Natural cloning in plants
Natural Cloning
- Asexual reproduction is a form of natural cloning, resulting in genetically identical offspring produced by mitosis.
- A.k.a Vegetative Propagation
- A structure develops from the parent plant, and then becomes independent from the parent
- Usually involves perennating plants where a plant is able to survive a period of annual dormancy.
- Natural plant cloning occurs in...
- Bulbs, such as daffodils; The bulbs of the plant swell with stored food from photosynthesis, buds grow internally and then develop into new shoots the next year.
- Runners, such as spider plants; A lateral stem grows away from the parent plant, and roots develop when the stem touches the ground. The plant then becomes independant once the runner stem dies.
- Rhizomes, such as marram grass; A rhizome (specialised underground horizontal stem) swells with stored food from photosynthesis, before new shoots develop vertically and then become independant.
- Stem Tubers. such as potatoes; The tip of an underground stem becomes swollen with stored food to form a tuber/storage organ. Buds on the storage organ develop into new shoots, becoming independent from the parent organism.
- Natural plant cloning is exploited by farmers and gardeners to produce large quantities of genetically desirable (and identical) plants very cheaply.
- As well as cutting up storage organs, splitting up rhizomes and runners and separating bulbs. cuttings can be taken.
- These cuttings can then be planted straight away, but often rooting hormone is applied.
- This encourages the growth of new roots.
- Propagation from cutting has several advantages over using seeds...
- Quicker
- Guarantees good crop, as the cuttings are genetically identical to the parent so have the same beneficial phenotypes.
- Propagation from cuttings also has some disadvantages...
- As all the plants are identical, environmental change, pests and plant diseases will be able to kill an entire genetically identical population as long as they are able to kill one, as no sister plant will have any tolerance or resistance.
- Many of the world's most important food crops such as bananas, sweet potatoes, coffee and tea are all made by making stem cuttings.
- Sugar cane is also made from stem cuttings, which are then used to to make biofuels as they are one of the world's fastest growing crops - up to 5 metres in 11 months.
- 30cm cuttings are taken, then planted in shallow trenches and covered in soil and left to grow.

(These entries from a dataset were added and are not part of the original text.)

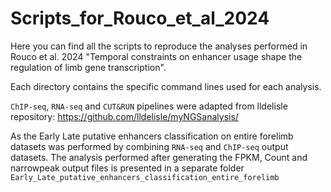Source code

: # Scripts_for_Rouco_et_al_2024

Here you can find all the scripts to reproduce the analyses performed in Rouco et al. 2024 "Temporal constraints on enhancer usage shape the regulation of limb gene transcription".

Each directory contains the specific command lines used for each analysis.

`ChIP-seq`, `RNA-seq` and `CUT&RUN` pipelines were adapted from lldelisle repository: https://github.com/lldelisle/myNGSanalysis/

As the Early Late putative enhancers classification on entire forelimb datasets was performed by combining `RNA-seq` and `ChIP-seq` output datasets. The analysis performed after generating the FPKM, Count and narrowpeak output files is presented in a separate folder `Early_Late_putative_enhancers_classification_entire_forelimb`
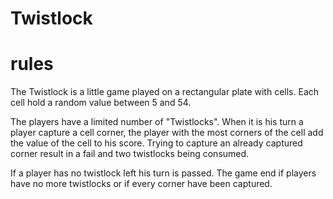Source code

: # Twistlock

# rules
The Twistlock is a little game played on a rectangular plate with cells.
Each cell hold a random value between 5 and 54.

The players have a limited number of "Twistlocks".
When it is his turn a player capture a cell corner, the player with the most corners of the cell add the value of the cell to his score.
Trying to capture an already captured corner result in a fail and two twistlocks being consumed.

If a player has no twistlock left his turn is passed.
The game end if players have no more twistlocks or if every corner have been captured.
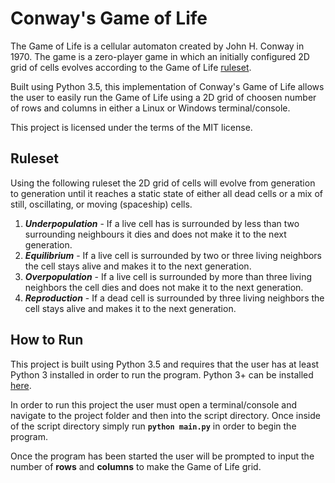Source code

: # Conway's Game of Life

The Game of Life is a cellular automaton created by John H. Conway in 1970. The game is a zero-player game in which an initially configured 2D grid of cells evolves according to the Game of Life [ruleset](#Ruleset).

Built using Python 3.5, this implementation of Conway's Game of Life allows the user to easily run the Game of Life using a 2D grid of choosen number of rows and columns in either a Linux or Windows terminal/console.

This project is licensed under the terms of the MIT license.

## Ruleset

Using the following ruleset the 2D grid of cells will evolve from generation to generation until it reaches a static state of either all dead cells or a mix of still, oscillating, or moving (spaceship) cells.

1. _**Underpopulation**_ - If a live cell has is surrounded by less than two surrounding neighbours it dies and does not make it to the next generation.
2. _**Equilibrium**_ - If a live cell is surrounded by two or three living neighbors the cell stays alive and makes it to the next generation.
3. _**Overpopulation**_ - If a live cell is surrounded by more than three living neighbors the cell dies and does not make it to the next generation.
4. _**Reproduction**_ - If a dead cell is surrounded by three living neighbors the cell stays alive and makes it to the next generation.

## How to Run

This project is built using Python 3.5 and requires that the user has at least Python 3 installed in order to run the program. Python 3+ can be installed [here](https://www.python.org/downloads/).

In order to run this project the user must open a terminal/console and navigate to the project folder and then into the script directory. Once inside of the script directory simply run **`python main.py`** in order to begin the program.

Once the program has been started the user will be prompted to input the number of **rows** and **columns** to make the Game of Life grid.

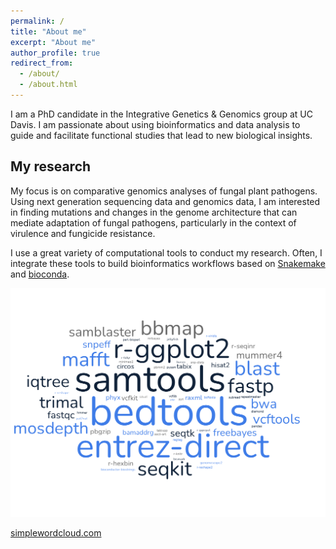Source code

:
```yaml
---
permalink: /
title: "About me"
excerpt: "About me"
author_profile: true
redirect_from: 
  - /about/
  - /about.html
---
```


I am a PhD candidate in the Integrative Genetics & Genomics group at UC Davis. I am passionate about using bioinformatics and data analysis to guide and facilitate functional studies that lead to new biological insights.

## My research
My focus is on comparative genomics analyses of fungal plant pathogens. Using next generation sequencing data and genomics data, I am interested in finding mutations and changes in the genome architecture that can mediate adaptation of fungal pathogens, particularly in the context of virulence and fungicide resistance.



I use a great variety of computational tools to conduct my research. Often, I integrate these tools to build bioinformatics workflows based on [Snakemake](https://snakemake-wrappers.readthedocs.io/en/stable/) and [bioconda](http://bioconda.github.io).


![text](images/software_cloud.png "title")

[simplewordcloud.com](https://simplewordcloud.com)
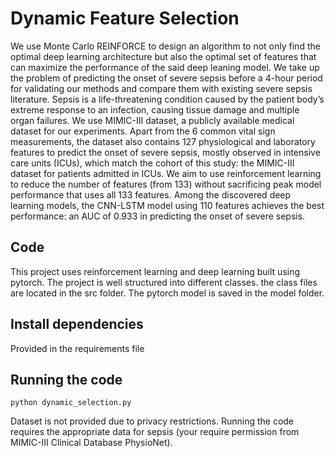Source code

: # Dynamic Feature Selection

We use Monte Carlo REINFORCE to design an algorithm to not only find the optimal deep learning architecture but also the optimal set of features that can maximize the performance of the said deep leaning model. We take up the problem of predicting the onset of severe sepsis before a 4-hour period for validating our methods and compare them with existing severe sepsis literature. Sepsis is a life-threatening condition caused by the patient body’s extreme response to an infection, causing tissue damage and multiple organ failures. We use MIMIC-III dataset, a publicly available medical dataset for our experiments. Apart from the 6 common vital sign measurements, the dataset also contains 127 physiological and laboratory features to predict the onset of severe sepsis, mostly observed in intensive care units (ICUs), which match the cohort of this study: the MIMIC-III dataset for patients admitted in ICUs. We aim to use reinforcement learning to reduce the number of features (from 133) without sacrificing peak model performance that uses all 133 features. Among the discovered deep learning models, the CNN-LSTM model using 110 features achieves the best performance: an AUC of 0.933 in predicting the onset of severe sepsis.

## Code
This project uses reinforcement learning and deep learning built using pytorch. The project is well structured into different classes. the class files are located in the src folder. The pytorch model is saved in the model folder.

## Install dependencies
Provided in the requirements file

## Running the code
```
python dynamic_selection.py
```

Dataset is not provided due to privacy restrictions. Running the code requires the appropriate data for sepsis (your require permission from MIMIC-III Clinical Database PhysioNet).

- To increase the success rate of natural cloning by propagation of cuttings you should...
- Use a non-flowering stem.
- Make an oblique (diagonal) cut in the stem.
- Use hormone rooting powder.
- Remove all but 2-4 leaves.
- Keep well watered.
- Cover the cutting with a plastic bag for the first few days.
- Bananas are thought to be one of the oldest crops, and also the first to be cloned.
- Wild bananas are full of seeds and inedible, but a mutation meant fruit was produced without fertile seeds.
- These were naturally cloned to propagate sweet, tasty, seedless fruit.
- In the early 20th century, almost all sweet bananas were the Gros Michel variety, and then fungal panama disease wiped them out in most major growing countries as they were all clones so had no genetic resistance.
- Cavendish bananas, although not as tasty as Gros Michel bananas, were resistant so now they are the most common. However as they are also all clones, Black Sigatoka is destroying Cavendish banana plantations.
- New biotechnologies offer the hope of genetically engineered bananas with resistance genes from the original wild fruit, then propagated to restock banana plantations.